▶ **Brief**: No picture belongs in the copy. Repeat each line below exactly.
══ Data extract ══
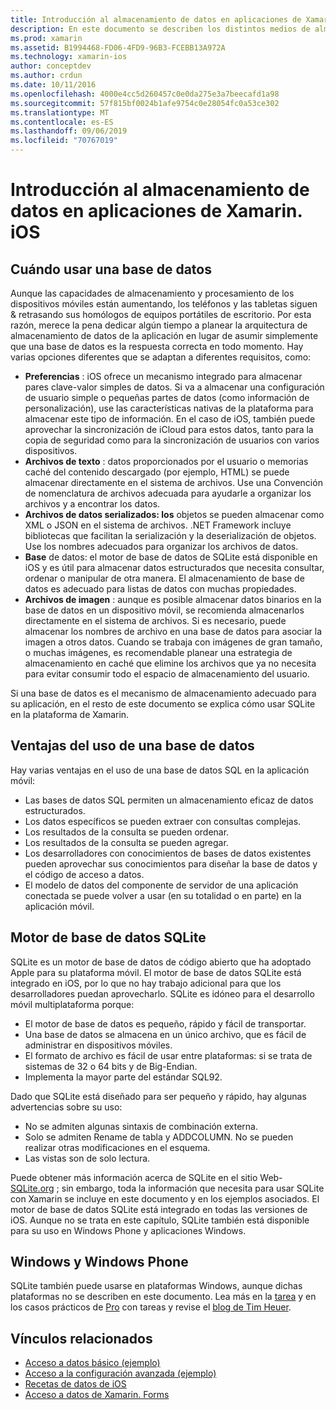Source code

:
```yaml
---
title: Introducción al almacenamiento de datos en aplicaciones de Xamarin. iOS
description: En este documento se describen los distintos medios de almacenamiento de datos en una aplicación de Xamarin. iOS y se proporciona información específica sobre las ventajas de SQLite.
ms.prod: xamarin
ms.assetid: B1994468-FD06-4FD9-96B3-FCEBB13A972A
ms.technology: xamarin-ios
author: conceptdev
ms.author: crdun
ms.date: 10/11/2016
ms.openlocfilehash: 4000e4cc5d260457c0e0da275e3a7beecafd1a98
ms.sourcegitcommit: 57f815bf0024b1afe9754c0e28054fc0a53ce302
ms.translationtype: MT
ms.contentlocale: es-ES
ms.lasthandoff: 09/06/2019
ms.locfileid: "70767019"
---
```

# <a name="introduction-to-data-storage-in-xamarinios-apps"></a>Introducción al almacenamiento de datos en aplicaciones de Xamarin. iOS

## <a name="when-to-use-a-database"></a>Cuándo usar una base de datos

Aunque las capacidades de almacenamiento y procesamiento de los dispositivos móviles están aumentando, los teléfonos y las tabletas siguen &amp; retrasando sus homólogos de equipos portátiles de escritorio. Por esta razón, merece la pena dedicar algún tiempo a planear la arquitectura de almacenamiento de datos de la aplicación en lugar de asumir simplemente que una base de datos es la respuesta correcta en todo momento. Hay varias opciones diferentes que se adaptan a diferentes requisitos, como:

- **Preferencias** : iOS ofrece un mecanismo integrado para almacenar pares clave-valor simples de datos. Si va a almacenar una configuración de usuario simple o pequeñas partes de datos (como información de personalización), use las características nativas de la plataforma para almacenar este tipo de información. En el caso de iOS, también puede aprovechar la sincronización de iCloud para estos datos, tanto para la copia de seguridad como para la sincronización de usuarios con varios dispositivos.
- **Archivos de texto** : datos proporcionados por el usuario o memorias caché del contenido descargado (por ejemplo, HTML) se puede almacenar directamente en el sistema de archivos. Use una Convención de nomenclatura de archivos adecuada para ayudarle a organizar los archivos y a encontrar los datos.
- **Archivos de datos serializados: los** objetos se pueden almacenar como XML o JSON en el sistema de archivos. .NET Framework incluye bibliotecas que facilitan la serialización y la deserialización de objetos. Use los nombres adecuados para organizar los archivos de datos.
- **Base** de datos: el motor de base de datos de SQLite está disponible en iOS y es útil para almacenar datos estructurados que necesita consultar, ordenar o manipular de otra manera. El almacenamiento de base de datos es adecuado para listas de datos con muchas propiedades.
- **Archivos de imagen** : aunque es posible almacenar datos binarios en la base de datos en un dispositivo móvil, se recomienda almacenarlos directamente en el sistema de archivos. Si es necesario, puede almacenar los nombres de archivo en una base de datos para asociar la imagen a otros datos. Cuando se trabaja con imágenes de gran tamaño, o muchas imágenes, es recomendable planear una estrategia de almacenamiento en caché que elimine los archivos que ya no necesita para evitar consumir todo el espacio de almacenamiento del usuario.

Si una base de datos es el mecanismo de almacenamiento adecuado para su aplicación, en el resto de este documento se explica cómo usar SQLite en la plataforma de Xamarin.

## <a name="advantages-of-using-a-database"></a>Ventajas del uso de una base de datos

Hay varias ventajas en el uso de una base de datos SQL en la aplicación móvil:

- Las bases de datos SQL permiten un almacenamiento eficaz de datos estructurados.
- Los datos específicos se pueden extraer con consultas complejas.
- Los resultados de la consulta se pueden ordenar.
- Los resultados de la consulta se pueden agregar.
- Los desarrolladores con conocimientos de bases de datos existentes pueden aprovechar sus conocimientos para diseñar la base de datos y el código de acceso a datos.
- El modelo de datos del componente de servidor de una aplicación conectada se puede volver a usar (en su totalidad o en parte) en la aplicación móvil.

## <a name="sqlite-database-engine"></a>Motor de base de datos SQLite

SQLite es un motor de base de datos de código abierto que ha adoptado Apple para su plataforma móvil. El motor de base de datos SQLite está integrado en iOS, por lo que no hay trabajo adicional para que los desarrolladores puedan aprovecharlo. SQLite es idóneo para el desarrollo móvil multiplataforma porque:

- El motor de base de datos es pequeño, rápido y fácil de transportar.
- Una base de datos se almacena en un único archivo, que es fácil de administrar en dispositivos móviles.
- El formato de archivo es fácil de usar entre plataformas: si se trata de sistemas de 32 o 64 bits y de Big-Endian.
- Implementa la mayor parte del estándar SQL92.

Dado que SQLite está diseñado para ser pequeño y rápido, hay algunas advertencias sobre su uso:

- No se admiten algunas sintaxis de combinación externa.
- Solo se admiten Rename de tabla y ADDCOLUMN. No se pueden realizar otras modificaciones en el esquema.
- Las vistas son de solo lectura.

Puede obtener más información acerca de SQLite en el sitio Web- [SQLite.org](http://SQLite.org) ; sin embargo, toda la información que necesita para usar SQLite con Xamarin se incluye en este documento y en los ejemplos asociados. El motor de base de datos SQLite está integrado en todas las versiones de iOS.
Aunque no se trata en este capítulo, SQLite también está disponible para su uso en Windows Phone y aplicaciones Windows.

## <a name="windows-and-windows-phone"></a>Windows y Windows Phone

SQLite también puede usarse en plataformas Windows, aunque dichas plataformas no se describen en este documento.
Lea más en la [tarea](~/cross-platform/app-fundamentals/building-cross-platform-applications/case-study-tasky.md) y en los casos prácticos de [Pro](http://docs.xamarin.com/guides/cross-platform/application_fundamentals/building_cross_platform_applications/case_study%3A_tasky) con tareas y revise el [blog de Tim Heuer](http://timheuer.com/blog/archive/2012/06/28/seeding-your-metro-style-app-with-sqlite-database.aspx).

## <a name="related-links"></a>Vínculos relacionados

- [Acceso a datos básico (ejemplo)](https://github.com/xamarin/mobile-samples/tree/master/DataAccess/Basic)
- [Acceso a la configuración avanzada (ejemplo)](https://github.com/xamarin/mobile-samples/tree/master/DataAccess/Advanced)
- [Recetas de datos de iOS](https://github.com/xamarin/recipes/tree/master/Recipes/ios/data/sqlite)
- [Acceso a datos de Xamarin. Forms](~/xamarin-forms/data-cloud/data/databases.md)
═══
▶ **Exercise solution**:
Source code

:
```yaml
---
title: Introducción al almacenamiento de datos en aplicaciones de Xamarin. iOS
description: En este documento se describen los distintos medios de almacenamiento de datos en una aplicación de Xamarin. iOS y se proporciona información específica sobre las ventajas de SQLite.
ms.prod: xamarin
ms.assetid: B1994468-FD06-4FD9-96B3-FCEBB13A972A
ms.technology: xamarin-ios
author: conceptdev
ms.author: crdun
ms.date: 10/11/2016
ms.openlocfilehash: 4000e4cc5d260457c0e0da275e3a7beecafd1a98
ms.sourcegitcommit: 57f815bf0024b1afe9754c0e28054fc0a53ce302
ms.translationtype: MT
ms.contentlocale: es-ES
ms.lasthandoff: 09/06/2019
ms.locfileid: "70767019"
---
```

# <a name="introduction-to-data-storage-in-xamarinios-apps"></a>Introducción al almacenamiento de datos en aplicaciones de Xamarin. iOS

## <a name="when-to-use-a-database"></a>Cuándo usar una base de datos

Aunque las capacidades de almacenamiento y procesamiento de los dispositivos móviles están aumentando, los teléfonos y las tabletas siguen &amp; retrasando sus homólogos de equipos portátiles de escritorio. Por esta razón, merece la pena dedicar algún tiempo a planear la arquitectura de almacenamiento de datos de la aplicación en lugar de asumir simplemente que una base de datos es la respuesta correcta en todo momento. Hay varias opciones diferentes que se adaptan a diferentes requisitos, como:

- **Preferencias** : iOS ofrece un mecanismo integrado para almacenar pares clave-valor simples de datos. Si va a almacenar una configuración de usuario simple o pequeñas partes de datos (como información de personalización), use las características nativas de la plataforma para almacenar este tipo de información. En el caso de iOS, también puede aprovechar la sincronización de iCloud para estos datos, tanto para la copia de seguridad como para la sincronización de usuarios con varios dispositivos.
- **Archivos de texto** : datos proporcionados por el usuario o memorias caché del contenido descargado (por ejemplo, HTML) se puede almacenar directamente en el sistema de archivos. Use una Convención de nomenclatura de archivos adecuada para ayudarle a organizar los archivos y a encontrar los datos.
- **Archivos de datos serializados: los** objetos se pueden almacenar como XML o JSON en el sistema de archivos. .NET Framework incluye bibliotecas que facilitan la serialización y la deserialización de objetos. Use los nombres adecuados para organizar los archivos de datos.
- **Base** de datos: el motor de base de datos de SQLite está disponible en iOS y es útil para almacenar datos estructurados que necesita consultar, ordenar o manipular de otra manera. El almacenamiento de base de datos es adecuado para listas de datos con muchas propiedades.
- **Archivos de imagen** : aunque es posible almacenar datos binarios en la base de datos en un dispositivo móvil, se recomienda almacenarlos directamente en el sistema de archivos. Si es necesario, puede almacenar los nombres de archivo en una base de datos para asociar la imagen a otros datos. Cuando se trabaja con imágenes de gran tamaño, o muchas imágenes, es recomendable planear una estrategia de almacenamiento en caché que elimine los archivos que ya no necesita para evitar consumir todo el espacio de almacenamiento del usuario.

Si una base de datos es el mecanismo de almacenamiento adecuado para su aplicación, en el resto de este documento se explica cómo usar SQLite en la plataforma de Xamarin.

## <a name="advantages-of-using-a-database"></a>Ventajas del uso de una base de datos

Hay varias ventajas en el uso de una base de datos SQL en la aplicación móvil:

- Las bases de datos SQL permiten un almacenamiento eficaz de datos estructurados.
- Los datos específicos se pueden extraer con consultas complejas.
- Los resultados de la consulta se pueden ordenar.
- Los resultados de la consulta se pueden agregar.
- Los desarrolladores con conocimientos de bases de datos existentes pueden aprovechar sus conocimientos para diseñar la base de datos y el código de acceso a datos.
- El modelo de datos del componente de servidor de una aplicación conectada se puede volver a usar (en su totalidad o en parte) en la aplicación móvil.

## <a name="sqlite-database-engine"></a>Motor de base de datos SQLite

SQLite es un motor de base de datos de código abierto que ha adoptado Apple para su plataforma móvil. El motor de base de datos SQLite está integrado en iOS, por lo que no hay trabajo adicional para que los desarrolladores puedan aprovecharlo. SQLite es idóneo para el desarrollo móvil multiplataforma porque:

- El motor de base de datos es pequeño, rápido y fácil de transportar.
- Una base de datos se almacena en un único archivo, que es fácil de administrar en dispositivos móviles.
- El formato de archivo es fácil de usar entre plataformas: si se trata de sistemas de 32 o 64 bits y de Big-Endian.
- Implementa la mayor parte del estándar SQL92.

Dado que SQLite está diseñado para ser pequeño y rápido, hay algunas advertencias sobre su uso:

- No se admiten algunas sintaxis de combinación externa.
- Solo se admiten Rename de tabla y ADDCOLUMN. No se pueden realizar otras modificaciones en el esquema.
- Las vistas son de solo lectura.

Puede obtener más información acerca de SQLite en el sitio Web- [SQLite.org](http://SQLite.org) ; sin embargo, toda la información que necesita para usar SQLite con Xamarin se incluye en este documento y en los ejemplos asociados. El motor de base de datos SQLite está integrado en todas las versiones de iOS.
Aunque no se trata en este capítulo, SQLite también está disponible para su uso en Windows Phone y aplicaciones Windows.

## <a name="windows-and-windows-phone"></a>Windows y Windows Phone

SQLite también puede usarse en plataformas Windows, aunque dichas plataformas no se describen en este documento.
Lea más en la [tarea](~/cross-platform/app-fundamentals/building-cross-platform-applications/case-study-tasky.md) y en los casos prácticos de [Pro](http://docs.xamarin.com/guides/cross-platform/application_fundamentals/building_cross_platform_applications/case_study%3A_tasky) con tareas y revise el [blog de Tim Heuer](http://timheuer.com/blog/archive/2012/06/28/seeding-your-metro-style-app-with-sqlite-database.aspx).

## <a name="related-links"></a>Vínculos relacionados

- [Acceso a datos básico (ejemplo)](https://github.com/xamarin/mobile-samples/tree/master/DataAccess/Basic)
- [Acceso a la configuración avanzada (ejemplo)](https://github.com/xamarin/mobile-samples/tree/master/DataAccess/Advanced)
- [Recetas de datos de iOS](https://github.com/xamarin/recipes/tree/master/Recipes/ios/data/sqlite)
- [Acceso a datos de Xamarin. Forms](~/xamarin-forms/data-cloud/data/databases.md)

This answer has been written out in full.